─── Dataset records ───

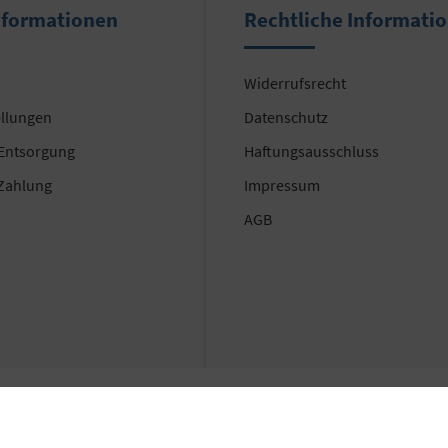
nformationen
Rechtliche Informati
Widerrufsrecht
ellungen
Datenschutz
 Entsorgung
Haftungsausschluss
Zahlung
Impressum
AGB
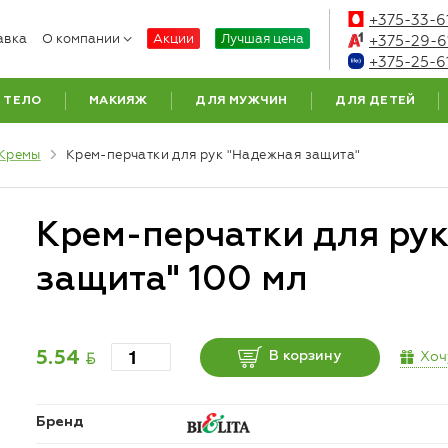
+375-33-6
авка
О компании
Акции
Лучшая цена
+375-29-6
+375-25-6
ТЕЛО
МАКИЯЖ
ДЛЯ МУЖЧИН
ДЛЯ ДЕТЕЙ
Кремы
Крем-перчатки для рук "Надежная защита"
Крем-перчатки для ру
защита" 100 мл
BYN
Хоч
5.54
В корзину
Бренд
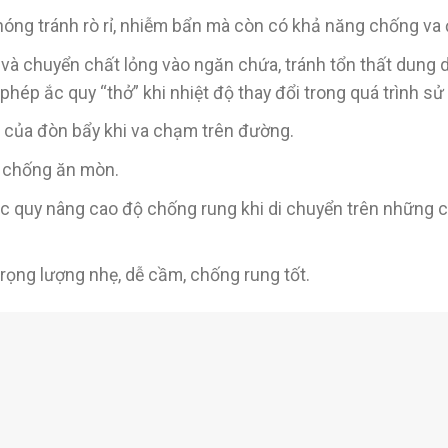
óng tránh rò rỉ, nhiễm bẩn mà còn có khả năng chống va 
 và chuyển chất lỏng vào ngăn chứa, tránh tổn thất dung 
phép ắc quy “thở” khi nhiệt độ thay đổi trong quá trình sử
của đòn bẩy khi va chạm trên đường.
, chống ăn mòn.
 ắc quy nâng cao độ chống rung khi di chuyển trên những 
trọng lượng nhẹ, dễ cầm, chống rung tốt.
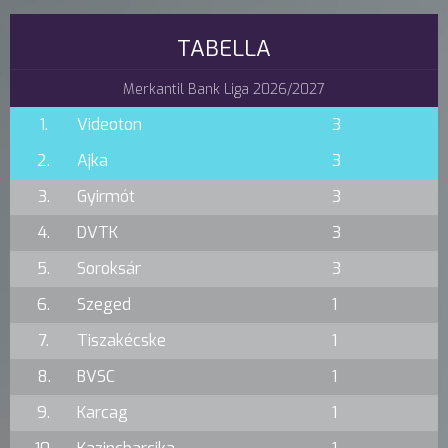
TABELLA
Merkantil Bank Liga 2026/2027
1.
Videoton
3
2.
Ajka
3
3.
Gyirmót
3
4.
DVTK
3
5.
Soroksár
3
6.
Szeged
1
7.
Tiszakécske
1
8.
BVSC
1
9.
Karcag
1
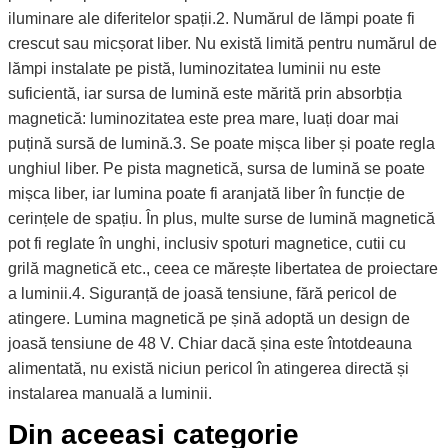
iluminare ale diferitelor spații.2. Numărul de lămpi poate fi
crescut sau micșorat liber. Nu există limită pentru numărul de
lămpi instalate pe pistă, luminozitatea luminii nu este
suficientă, iar sursa de lumină este mărită prin absorbția
magnetică: luminozitatea este prea mare, luați doar mai
puțină sursă de lumină.3. Se poate mișca liber și poate regla
unghiul liber. Pe pista magnetică, sursa de lumină se poate
mișca liber, iar lumina poate fi aranjată liber în funcție de
cerințele de spațiu. În plus, multe surse de lumină magnetică
pot fi reglate în unghi, inclusiv spoturi magnetice, cutii cu
grilă magnetică etc., ceea ce mărește libertatea de proiectare
a luminii.4. Siguranță de joasă tensiune, fără pericol de
atingere. Lumina magnetică pe șină adoptă un design de
joasă tensiune de 48 V. Chiar dacă șina este întotdeauna
alimentată, nu există niciun pericol în atingerea directă și
instalarea manuală a luminii.
Din aceeasi categorie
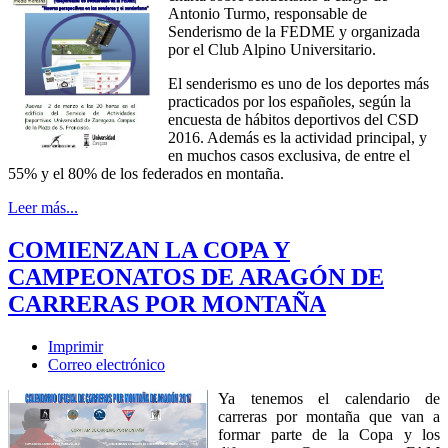
Antonio Turmo, responsable de
Senderismo de la FEDME y organizada
por el Club Alpino Universitario.
El senderismo es uno de los deportes más
practicados por los españoles, según la
encuesta de hábitos deportivos del CSD
2016. Además es la actividad principal, y
en muchos casos exclusiva, de entre el
55% y el 80% de los federados en montaña.
Leer más...
COMIENZAN LA COPA Y
CAMPEONATOS DE ARAGÓN DE
CARRERAS POR MONTAÑA
Imprimir
Correo electrónico
Ya tenemos el calendario de
carreras por montaña que van a
formar parte de la Copa y los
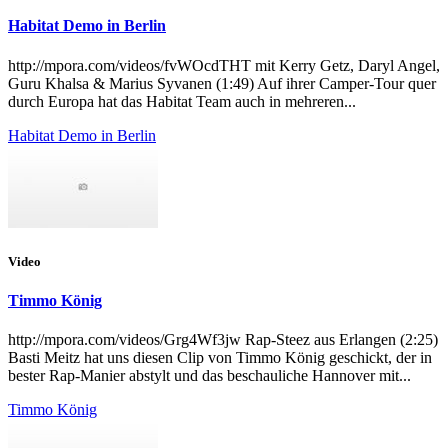
Habitat Demo in Berlin
http://mpora.com/videos/fvWOcdTHT mit Kerry Getz, Daryl Angel,
Guru Khalsa & Marius Syvanen (1:49) Auf ihrer Camper-Tour quer
durch Europa hat das Habitat Team auch in mehreren...
Habitat Demo in Berlin
Video
Timmo König
http://mpora.com/videos/Grg4Wf3jw Rap-Steez aus Erlangen (2:25)
Basti Meitz hat uns diesen Clip von Timmo König geschickt, der in
bester Rap-Manier abstylt und das beschauliche Hannover mit...
Timmo König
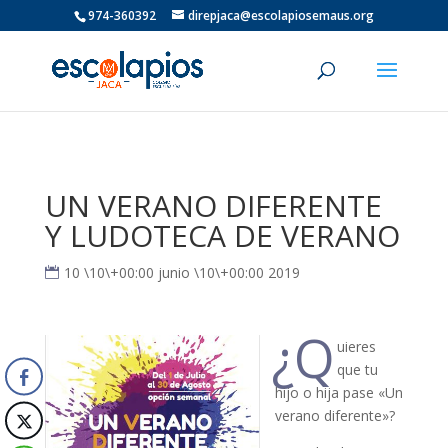
974-360392
direpjaca@escolapiosemaus.org
UN VERANO DIFERENTE
Y LUDOTECA DE VERANO
10 \10\+00:00 junio \10\+00:00 2019
¿Q
uieres
que tu
hijo o hija pase «Un
verano diferente»?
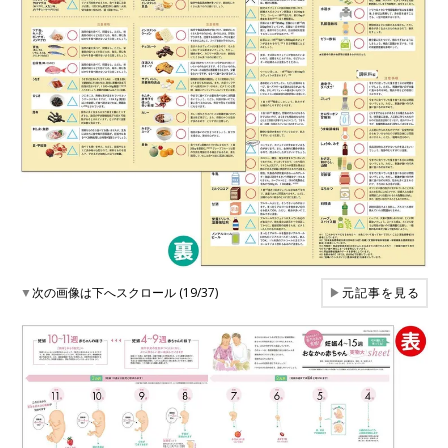
▼
次の画像は下へスクロール (19/37)
▶
元記事を見る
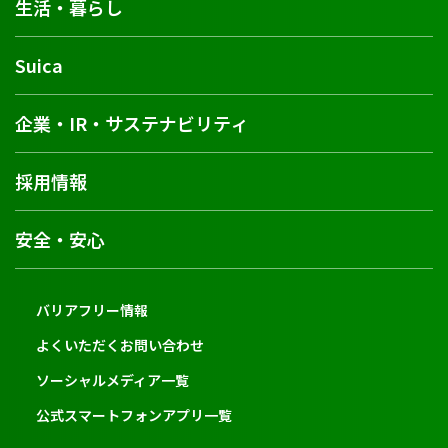
生活・暮らし
Suica
企業・IR・サステナビリティ
採用情報
安全・安心
バリアフリー情報
よくいただくお問い合わせ
ソーシャルメディア一覧
公式スマートフォンアプリ一覧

───

## What you need to do
Each line of the records is to be reproduced exactly, and each picture dropped.

## Output of the task
nformationen
Rechtliche Informati
Widerrufsrecht
ellungen
Datenschutz
 Entsorgung
Haftungsausschluss
Zahlung
Impressum
AGB
+375-33-6
авка
О компании
Акции
Лучшая цена
+375-29-6
+375-25-6
ТЕЛО
МАКИЯЖ
ДЛЯ МУЖЧИН
ДЛЯ ДЕТЕЙ
Кремы
Крем-перчатки для рук "Надежная защита"
Крем-перчатки для ру
защита" 100 мл
BYN
Хоч
5.54
В корзину
Бренд
óng tránh rò rỉ, nhiễm bẩn mà còn có khả năng chống va 
 và chuyển chất lỏng vào ngăn chứa, tránh tổn thất dung 
phép ắc quy “thở” khi nhiệt độ thay đổi trong quá trình sử
của đòn bẩy khi va chạm trên đường.
, chống ăn mòn.
 ắc quy nâng cao độ chống rung khi di chuyển trên những 
trọng lượng nhẹ, dễ cầm, chống rung tốt.
TABELLA
Merkantil Bank Liga 2026/2027
1.
Videoton
3
2.
Ajka
3
3.
Gyirmót
3
4.
DVTK
3
5.
Soroksár
3
6.
Szeged
1
7.
Tiszakécske
1
8.
BVSC
1
9.
Karcag
1
iluminare ale diferitelor spații.2. Numărul de lămpi poate fi
crescut sau micșorat liber. Nu există limită pentru numărul de
lămpi instalate pe pistă, luminozitatea luminii nu este
suficientă, iar sursa de lumină este mărită prin absorbția
magnetică: luminozitatea este prea mare, luați doar mai
puțină sursă de lumină.3. Se poate mișca liber și poate regla
unghiul liber. Pe pista magnetică, sursa de lumină se poate
mișca liber, iar lumina poate fi aranjată liber în funcție de
cerințele de spațiu. În plus, multe surse de lumină magnetică
pot fi reglate în unghi, inclusiv spoturi magnetice, cutii cu
grilă magnetică etc., ceea ce mărește libertatea de proiectare
a luminii.4. Siguranță de joasă tensiune, fără pericol de
atingere. Lumina magnetică pe șină adoptă un design de
joasă tensiune de 48 V. Chiar dacă șina este întotdeauna
alimentată, nu există niciun pericol în atingerea directă și
instalarea manuală a luminii.
Din aceeasi categorie
Antonio Turmo, responsable de
Senderismo de la FEDME y organizada
por el Club Alpino Universitario.
El senderismo es uno de los deportes más
practicados por los españoles, según la
encuesta de hábitos deportivos del CSD
2016. Además es la actividad principal, y
en muchos casos exclusiva, de entre el
55% y el 80% de los federados en montaña.
Leer más...
COMIENZAN LA COPA Y
CAMPEONATOS DE ARAGÓN DE
CARRERAS POR MONTAÑA
Imprimir
Correo electrónico
Ya tenemos el calendario de
carreras por montaña que van a
formar parte de la Copa y los
Habitat Demo in Berlin
http://mpora.com/videos/fvWOcdTHT mit Kerry Getz, Daryl Angel,
Guru Khalsa & Marius Syvanen (1:49) Auf ihrer Camper-Tour quer
durch Europa hat das Habitat Team auch in mehreren...
Habitat Demo in Berlin
Video
Timmo König
http://mpora.com/videos/Grg4Wf3jw Rap-Steez aus Erlangen (2:25)
Basti Meitz hat uns diesen Clip von Timmo König geschickt, der in
bester Rap-Manier abstylt und das beschauliche Hannover mit...
Timmo König
974-360392
direpjaca@escolapiosemaus.org
UN VERANO DIFERENTE
Y LUDOTECA DE VERANO
10 \10\+00:00 junio \10\+00:00 2019
¿Q
uieres
que tu
hijo o hija pase «Un
verano diferente»?
▼
次の画像は下へスクロール (19/37)
▶
元記事を見る
生活・暮らし
Suica
企業・IR・サステナビリティ
採用情報
安全・安心
バリアフリー情報
よくいただくお問い合わせ
ソーシャルメディア一覧
公式スマートフォンアプリ一覧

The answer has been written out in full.